■ **What is being asked**
Retype, exactly as they stand, the lines from the start of the data to the line that contains "Python SSH module", both ends included. Leave the pictures out.

■ **Collected data**
* * * *

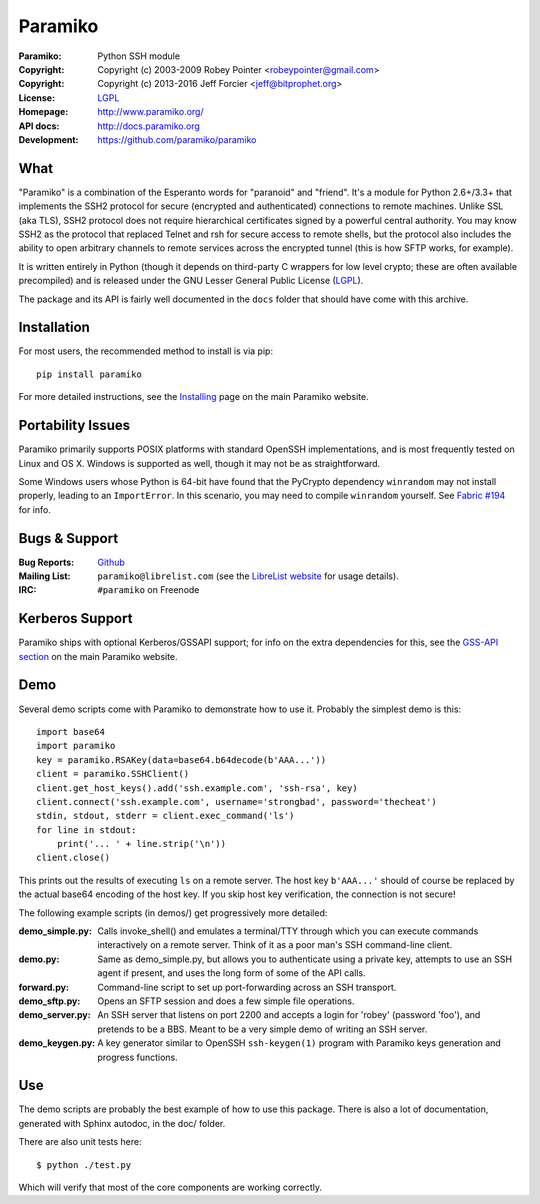 ========
Paramiko
========

.. Continuous integration and code coverage badges

.. image:: https://travis-ci.org/paramiko/paramiko.svg?branch=master
    :target: https://travis-ci.org/paramiko/paramiko
.. image:: https://coveralls.io/repos/paramiko/paramiko/badge.svg?branch=master&service=github
    :target: https://coveralls.io/github/paramiko/paramiko?branch=master

:Paramiko:    Python SSH module
:Copyright:   Copyright (c) 2003-2009  Robey Pointer <robeypointer@gmail.com>
:Copyright:   Copyright (c) 2013-2016  Jeff Forcier <jeff@bitprophet.org>
:License:     `LGPL <https://www.gnu.org/copyleft/lesser.html>`_
:Homepage:    http://www.paramiko.org/
:API docs:    http://docs.paramiko.org
:Development: https://github.com/paramiko/paramiko


What
----

"Paramiko" is a combination of the Esperanto words for "paranoid" and
"friend".  It's a module for Python 2.6+/3.3+ that implements the SSH2 protocol
for secure (encrypted and authenticated) connections to remote machines. Unlike
SSL (aka TLS), SSH2 protocol does not require hierarchical certificates signed
by a powerful central authority.  You may know SSH2 as the protocol that
replaced Telnet and rsh for secure access to remote shells, but the protocol
also includes the ability to open arbitrary channels to remote services across
the encrypted tunnel (this is how SFTP works, for example).

It is written entirely in Python (though it depends on third-party C wrappers
for low level crypto; these are often available precompiled) and is released
under the GNU Lesser General Public License (`LGPL
<https://www.gnu.org/copyleft/lesser.html>`_).

The package and its API is fairly well documented in the ``docs`` folder that
should have come with this archive.


Installation
------------

For most users, the recommended method to install is via pip::

    pip install paramiko

For more detailed instructions, see the `Installing
<http://www.paramiko.org/installing.html>`_ page on the main Paramiko website.


Portability Issues
------------------

Paramiko primarily supports POSIX platforms with standard OpenSSH
implementations, and is most frequently tested on Linux and OS X.  Windows is
supported as well, though it may not be as straightforward.

Some Windows users whose Python is 64-bit have found that the PyCrypto
dependency ``winrandom`` may not install properly, leading to an
``ImportError``.  In this scenario, you may need to compile ``winrandom``
yourself.  See `Fabric #194 <https://github.com/fabric/fabric/issues/194>`_
for info.


Bugs & Support
--------------

:Bug Reports:  `Github <https://github.com/paramiko/paramiko/issues/>`_
:Mailing List: ``paramiko@librelist.com`` (see the `LibreList website
               <http://librelist.com/>`_ for usage details).
:IRC:          ``#paramiko`` on Freenode


Kerberos Support
----------------

Paramiko ships with optional Kerberos/GSSAPI support; for info on the extra
dependencies for this, see the `GSS-API section
<http://www.paramiko.org/installing.html#gssapi>`_
on the main Paramiko website.


Demo
----

Several demo scripts come with Paramiko to demonstrate how to use it.
Probably the simplest demo is this::

    import base64
    import paramiko
    key = paramiko.RSAKey(data=base64.b64decode(b'AAA...'))
    client = paramiko.SSHClient()
    client.get_host_keys().add('ssh.example.com', 'ssh-rsa', key)
    client.connect('ssh.example.com', username='strongbad', password='thecheat')
    stdin, stdout, stderr = client.exec_command('ls')
    for line in stdout:
        print('... ' + line.strip('\n'))
    client.close()

This prints out the results of executing ``ls`` on a remote server. The host
key ``b'AAA...'`` should of course be replaced by the actual base64 encoding of the
host key.  If you skip host key verification, the connection is not secure!

The following example scripts (in demos/) get progressively more detailed:

:demo_simple.py:
    Calls invoke_shell() and emulates a terminal/TTY through which you can
    execute commands interactively on a remote server.  Think of it as a
    poor man's SSH command-line client.

:demo.py:
    Same as demo_simple.py, but allows you to authenticate using a private
    key, attempts to use an SSH agent if present, and uses the long form of
    some of the API calls.

:forward.py:
    Command-line script to set up port-forwarding across an SSH transport.

:demo_sftp.py:
    Opens an SFTP session and does a few simple file operations.

:demo_server.py:
    An SSH server that listens on port 2200 and accepts a login for
    'robey' (password 'foo'), and pretends to be a BBS.  Meant to be a
    very simple demo of writing an SSH server.

:demo_keygen.py:
    A key generator similar to OpenSSH ``ssh-keygen(1)`` program with
    Paramiko keys generation and progress functions.

Use
---

The demo scripts are probably the best example of how to use this package.
There is also a lot of documentation, generated with Sphinx autodoc, in the
doc/ folder.

There are also unit tests here::

    $ python ./test.py

Which will verify that most of the core components are working correctly.
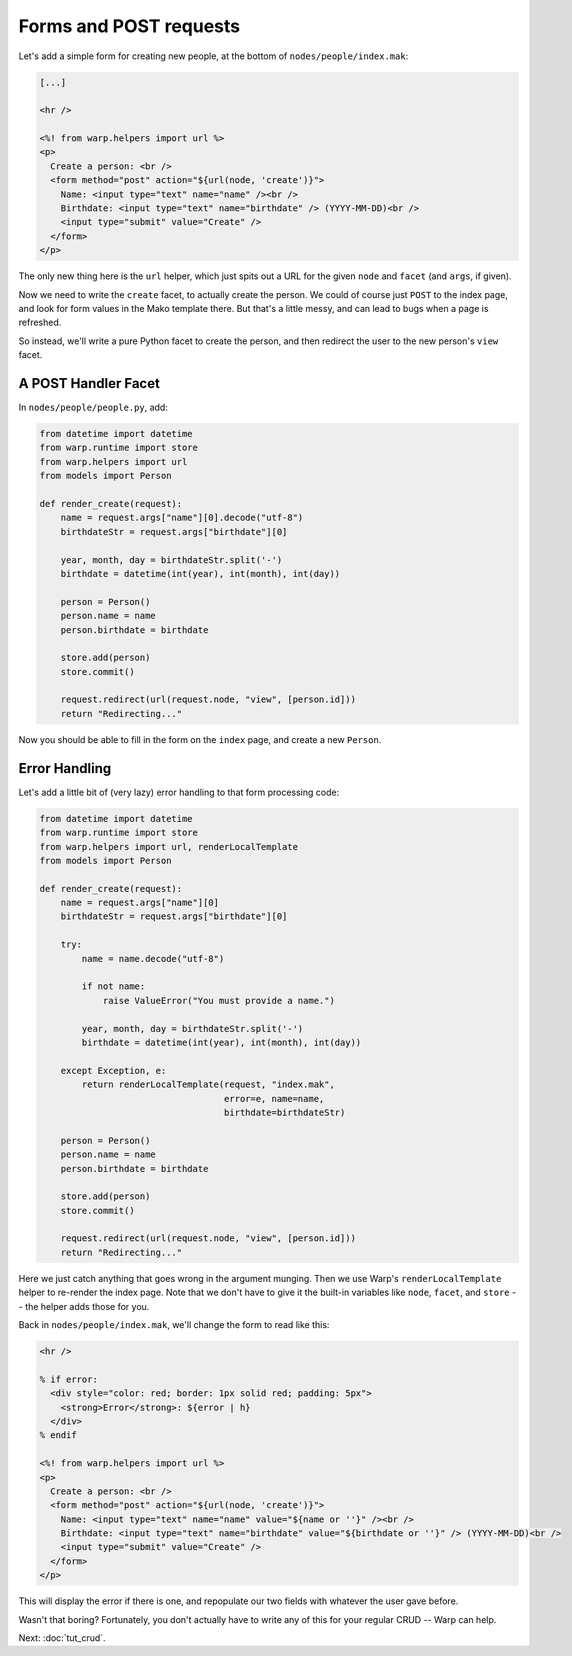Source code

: Forms and POST requests
=======================

Let's add a simple form for creating new people, at the bottom of
``nodes/people/index.mak``:

.. code-block:: mako

  [...]

  <hr />

  <%! from warp.helpers import url %>
  <p>
    Create a person: <br />
    <form method="post" action="${url(node, 'create')}">
      Name: <input type="text" name="name" /><br />
      Birthdate: <input type="text" name="birthdate" /> (YYYY-MM-DD)<br />
      <input type="submit" value="Create" />
    </form>
  </p>

The only new thing here is the ``url`` helper, which just spits out a URL for
the given ``node`` and ``facet`` (and ``args``, if given).

Now we need to write the ``create`` facet, to actually create the person. We
could of course just ``POST`` to the index page, and look for form values in
the Mako template there. But that's a little messy, and can lead to bugs when a
page is refreshed.

So instead, we'll write a pure Python facet to create the person, and then
redirect the user to the new person's ``view`` facet.

A POST Handler Facet
--------------------

In ``nodes/people/people.py``, add:

.. code-block:: python

  from datetime import datetime
  from warp.runtime import store
  from warp.helpers import url
  from models import Person

  def render_create(request):
      name = request.args["name"][0].decode("utf-8")
      birthdateStr = request.args["birthdate"][0]

      year, month, day = birthdateStr.split('-')
      birthdate = datetime(int(year), int(month), int(day))

      person = Person()
      person.name = name
      person.birthdate = birthdate

      store.add(person)
      store.commit()

      request.redirect(url(request.node, "view", [person.id]))
      return "Redirecting..."

Now you should be able to fill in the form on the ``index`` page, and create a
new ``Person``.

Error Handling
--------------

Let's add a little bit of (very lazy) error handling to that form processing
code:

.. code-block:: python

  from datetime import datetime
  from warp.runtime import store
  from warp.helpers import url, renderLocalTemplate
  from models import Person

  def render_create(request):
      name = request.args["name"][0]
      birthdateStr = request.args["birthdate"][0]

      try:
          name = name.decode("utf-8")

          if not name:
              raise ValueError("You must provide a name.")

          year, month, day = birthdateStr.split('-')
          birthdate = datetime(int(year), int(month), int(day))

      except Exception, e:
          return renderLocalTemplate(request, "index.mak",
                                     error=e, name=name,
                                     birthdate=birthdateStr)

      person = Person()
      person.name = name
      person.birthdate = birthdate

      store.add(person)
      store.commit()

      request.redirect(url(request.node, "view", [person.id]))
      return "Redirecting..."

Here we just catch anything that goes wrong in the argument munging. Then we
use Warp's ``renderLocalTemplate`` helper to re-render the index page. Note
that we don't have to give it the built-in variables like ``node``, ``facet``,
and ``store`` -- the helper adds those for you.

Back in ``nodes/people/index.mak``, we'll change the form to read like this:

.. code-block:: mako

  <hr />

  % if error:
    <div style="color: red; border: 1px solid red; padding: 5px">
      <strong>Error</strong>: ${error | h}
    </div>
  % endif

  <%! from warp.helpers import url %>
  <p>
    Create a person: <br />
    <form method="post" action="${url(node, 'create')}">
      Name: <input type="text" name="name" value="${name or ''}" /><br />
      Birthdate: <input type="text" name="birthdate" value="${birthdate or ''}" /> (YYYY-MM-DD)<br />
      <input type="submit" value="Create" />
    </form>
  </p>

This will display the error if there is one, and repopulate our two fields with
whatever the user gave before.

Wasn't that boring? Fortunately, you don't actually have to write any of this
for your regular CRUD -- Warp can help.

Next: :doc:`tut_crud`.
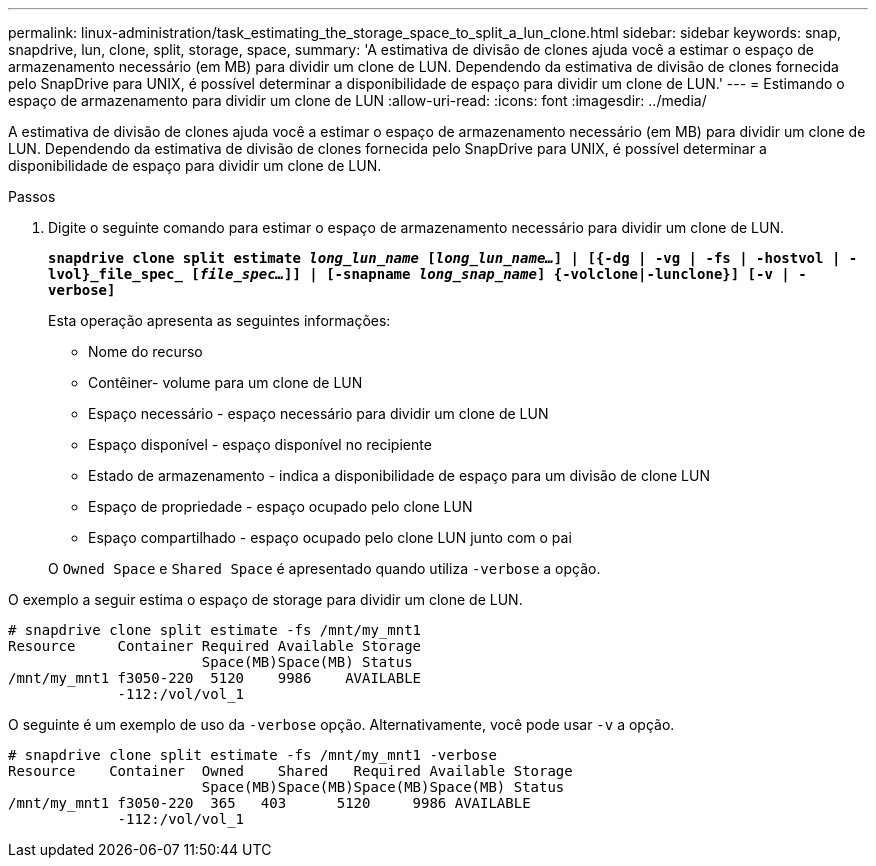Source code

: ---
permalink: linux-administration/task_estimating_the_storage_space_to_split_a_lun_clone.html 
sidebar: sidebar 
keywords: snap, snapdrive, lun, clone, split, storage, space, 
summary: 'A estimativa de divisão de clones ajuda você a estimar o espaço de armazenamento necessário (em MB) para dividir um clone de LUN. Dependendo da estimativa de divisão de clones fornecida pelo SnapDrive para UNIX, é possível determinar a disponibilidade de espaço para dividir um clone de LUN.' 
---
= Estimando o espaço de armazenamento para dividir um clone de LUN
:allow-uri-read: 
:icons: font
:imagesdir: ../media/


[role="lead"]
A estimativa de divisão de clones ajuda você a estimar o espaço de armazenamento necessário (em MB) para dividir um clone de LUN. Dependendo da estimativa de divisão de clones fornecida pelo SnapDrive para UNIX, é possível determinar a disponibilidade de espaço para dividir um clone de LUN.

.Passos
. Digite o seguinte comando para estimar o espaço de armazenamento necessário para dividir um clone de LUN.
+
`*snapdrive clone split estimate [-lun]_long_lun_name_ [_long_lun_name..._] | [{-dg | -vg | -fs | -hostvol | -lvol}_file_spec_ [_file_spec..._]] | [-snapname _long_snap_name_] {-volclone|-lunclone}] [-v | -verbose]*`

+
Esta operação apresenta as seguintes informações:

+
** Nome do recurso
** Contêiner- volume para um clone de LUN
** Espaço necessário - espaço necessário para dividir um clone de LUN
** Espaço disponível - espaço disponível no recipiente
** Estado de armazenamento - indica a disponibilidade de espaço para um divisão de clone LUN
** Espaço de propriedade - espaço ocupado pelo clone LUN
** Espaço compartilhado - espaço ocupado pelo clone LUN junto com o pai


+
O `Owned Space` e `Shared Space` é apresentado quando utiliza `-verbose` a opção.



O exemplo a seguir estima o espaço de storage para dividir um clone de LUN.

[listing]
----
# snapdrive clone split estimate -fs /mnt/my_mnt1
Resource     Container Required Available Storage
                       Space(MB)Space(MB) Status
/mnt/my_mnt1 f3050-220  5120    9986    AVAILABLE
             -112:/vol/vol_1
----
O seguinte é um exemplo de uso da `-verbose` opção. Alternativamente, você pode usar `-v` a opção.

[listing]
----
# snapdrive clone split estimate -fs /mnt/my_mnt1 -verbose
Resource    Container  Owned    Shared   Required Available Storage
                       Space(MB)Space(MB)Space(MB)Space(MB) Status
/mnt/my_mnt1 f3050-220  365   403      5120     9986 AVAILABLE
             -112:/vol/vol_1
----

* * * *

■ **Output for this exercise**
 ========
Paramiko
========

.. Continuous integration and code coverage badges

.. image:: https://travis-ci.org/paramiko/paramiko.svg?branch=master
    :target: https://travis-ci.org/paramiko/paramiko
.. image:: https://coveralls.io/repos/paramiko/paramiko/badge.svg?branch=master&service=github
    :target: https://coveralls.io/github/paramiko/paramiko?branch=master

:Paramiko:    Python SSH module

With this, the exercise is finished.